Problem
Currently we have no policy on Ceph upgrades, and that makes it hard to find the time for it.
Current ceph releases have a lifespan of a bit more than 2 years, and there's a new release every year (see https://docs.ceph.com/en/latest/releases/index.html).
We currently get our "unofficial" packages from https://mirror.croit.io/ as there were some issues with the upstream ones (https://tracker.ceph.com/issues/53411) -- Lately upstream download.ceph.com seems to have caught up on building the packages, so we should use those
So two things have to be decided here, how frequent the upgrades should be, and what to upgrade on each.
Note that I'm considering only N.2.* versions as the others are only for development or test clusters, from the docs:
x.0.z - development versions x.1.z - release candidates (for test clusters, brave users) x.2.z - stable/bugfix releases (for users)
Constraints and risks
- We risk running an unsupported version of Ceph, not getting any new bugfixes or security patches.
- Debian packages are very delayed with respect upstream, so we might consider using other sources for them
Decision record
Decided for option 3
Options
Option 1
Do nothing
Pros:
- No changes to the current workflow
Cons:
- This means upgrades will be done "whenever we find some time", that's usually when a security patch of blocking bug comes around.

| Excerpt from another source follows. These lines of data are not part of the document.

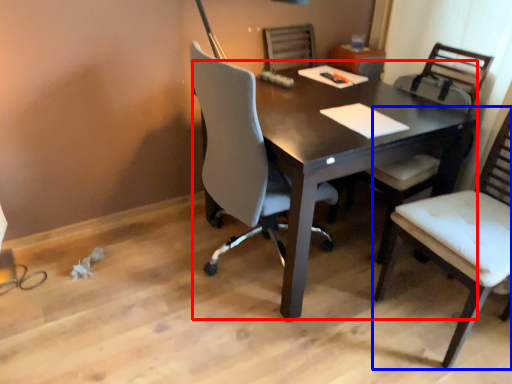
Question: Which of the following is the closest to the observer, desk (highlighted by a red box) or chair (highlighted by a blue box)?

Choices:
 (A) desk
 (B) chair

Answer: (B)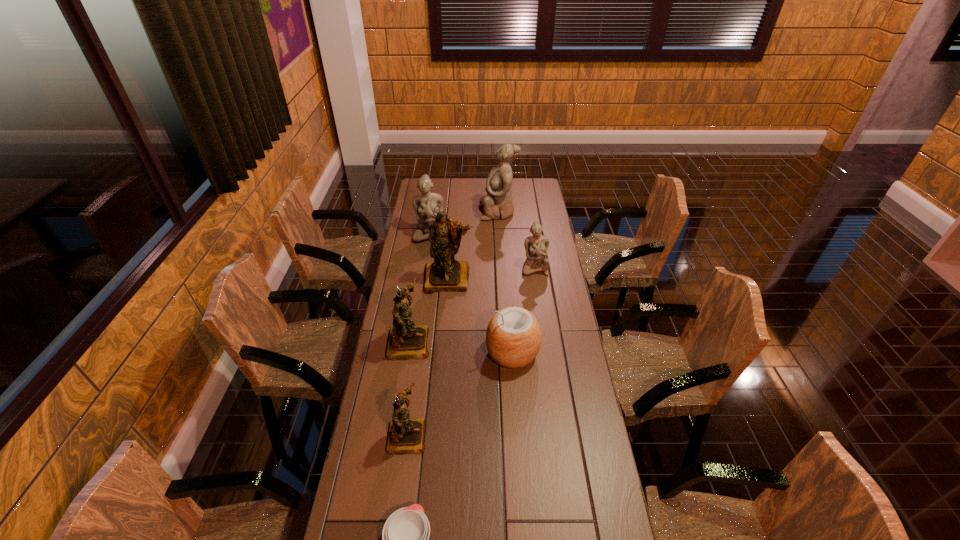
What are the coordinates of `the closest figurine to the second nearest object` in the screenshot? It's located at pos(406,341).

Locate an element on the screen. The width and height of the screenshot is (960, 540). figurine that is the nearest to the second biggest white figurine is located at coordinates (445, 274).

Find the location of a particular element. white figurine that is the closest to the second farthest figurine is located at coordinates (498, 203).

Identify which white figurine is the second nearest to the second nearest figurine. Please provide its 2D coordinates. Your answer should be formatted as a tuple, i.e. [(x, y)], where the tuple contains the x and y coordinates of a point satisfying the conditions above.

[(424, 203)]

Locate which gold figurine is the third closest to the smallest white figurine. Please provide its 2D coordinates. Your answer should be formatted as a tuple, i.e. [(x, y)], where the tuple contains the x and y coordinates of a point satisfying the conditions above.

[(405, 435)]

Identify which gold figurine is the closest to the farthest gold figurine. Please provide its 2D coordinates. Your answer should be formatted as a tuple, i.e. [(x, y)], where the tuple contains the x and y coordinates of a point satisfying the conditions above.

[(406, 341)]

Identify the location of free space in the image that satisfies the following two spatial constraints: 1. on the front-facing side of the second farthest figurine; 2. on the left side of the coconut. (413, 353).

At what (x,y) coordinates should I click in order to perform the action: click on free point that satisfies the following two spatial constraints: 1. on the back side of the coconut; 2. on the front-facing side of the second farthest gold figurine. Please return your answer as a coordinate pair (x, y). The image size is (960, 540). Looking at the image, I should click on (512, 342).

The height and width of the screenshot is (540, 960). In order to click on blank space that satisfies the following two spatial constraints: 1. on the front-facing side of the smallest white figurine; 2. on the front-facing side of the second nearest figurine in this screenshot , I will do `click(545, 342)`.

Image resolution: width=960 pixels, height=540 pixels. Find the location of `vacant space that satisfies the following two spatial constraints: 1. on the front-facing side of the smallest white figurine; 2. on the front-facing side of the second farthest gold figurine`. vacant space that satisfies the following two spatial constraints: 1. on the front-facing side of the smallest white figurine; 2. on the front-facing side of the second farthest gold figurine is located at coordinates (545, 342).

- Potential EOL (end of life) versions
- 3rd party repository
Option 2
Frequency: once a year
Version to upgrade to: (N-1).2.*
For example, if we have 16.2.15, and there is a new 18.2.0, we upgrade to 17.2.*, otherwise we upgrade to the latest 16.2.*
Pros:
- We get a very stable world tested version of ceph
Cons:
- We might get some months with EOL version
- We don't get fixes for a whole year
- We have to allocate time for it once a year (happy path 1 week work, challenging path 1 month work)
Option 3
Frequency: once a year
Version to upgrade to: N.2.*
For example, if we have 16.2.15, and there is a new 17.2.0, we upgrade to 17.2.*, otherwise we upgrade to the latest 16.2.*
Pros:
- We get a very stable world tested version of ceph
- We don't get periods running an EOL version
Cons:
- We don't get fixes for a whole year
- We have to allocate time for it once a year (happy path 1 week work, challenging path 1 month work)
Option 4
Frequency: every 6 months
Version to upgrade to: (N-1).2.*
For example, if we have 16.2.15, and there is a new 18.2.0, we upgrade to 17.2.*, otherwise we upgrade to the latest 16.2.*
Pros:
- We get a very stable world tested version of ceph
Cons:
- We might get some months with EOL version
- We have to allocate time for it twice a year (happy path 1 week work, challenging path 1 month work)
Option 5
Frequency: every 6 months
Version to upgrade to: N.2.*
For example, if we have 16.2.15, and there is a new 17.2.0, we upgrade to 17.2.*, otherwise we upgrade to the latest 16.2.*
Pros:
- We get a very stable world tested version of ceph
- We don't get periods running an EOL version
Cons:
- We have to allocate time for it twice a year (happy path 1 week work, challenging path 1 month work)